> Selected excerpt:
The common belief in recent times has been that if you are launching a tech company in the US, you need to base yourself in San Francisco. The idea being that only the Bay Area has the right ecosystem, talent stream, and scale of venture capital needed to succeed.
It wasn’t until I recently ported in Denver, after 5 years working on a startup in the Bay Area, that I realized the fault in this rationale. And if I were to start a company today, it would be in Denver, and this piece explains why.
Denver is booming…
Not many people outside of Denver know this. Some of the basic indicators that something is up for tech companies in the Rockies are:
- Rapid population growth: Denver is one of the top five fastest growing large cities in the US. According to Census data, the city’s population grew by more than 100,000 from 2010 to 2017 off a base of just 600,000 (a 17% jump). For comparison — in 2017 more Americans left San Francisco than arrived and according to a recent survey 46% of local residents say they plan to leave the Bay Area in the next few years, up from 34% in 2016.

> Record extracts:

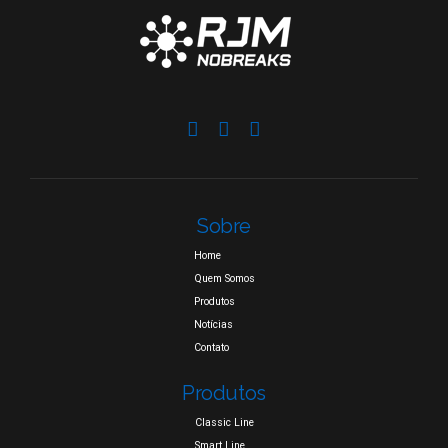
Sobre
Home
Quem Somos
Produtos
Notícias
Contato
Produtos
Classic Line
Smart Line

---

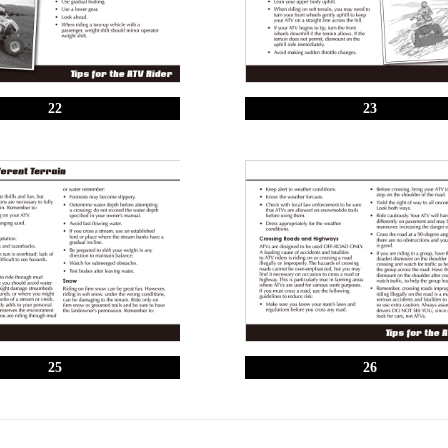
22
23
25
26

> What to work on: Please copy everything from "The common belief" down to "needed to succeed." in the piece on starting a tech company in Denver, swapping "ecosystem" for "environment".

> Solution to the exercise:
The common belief in recent times has been that if you are launching a tech company in the US, you need to base yourself in San Francisco. The idea being that only the Bay Area has the right environment, talent stream, and scale of venture capital needed to succeed.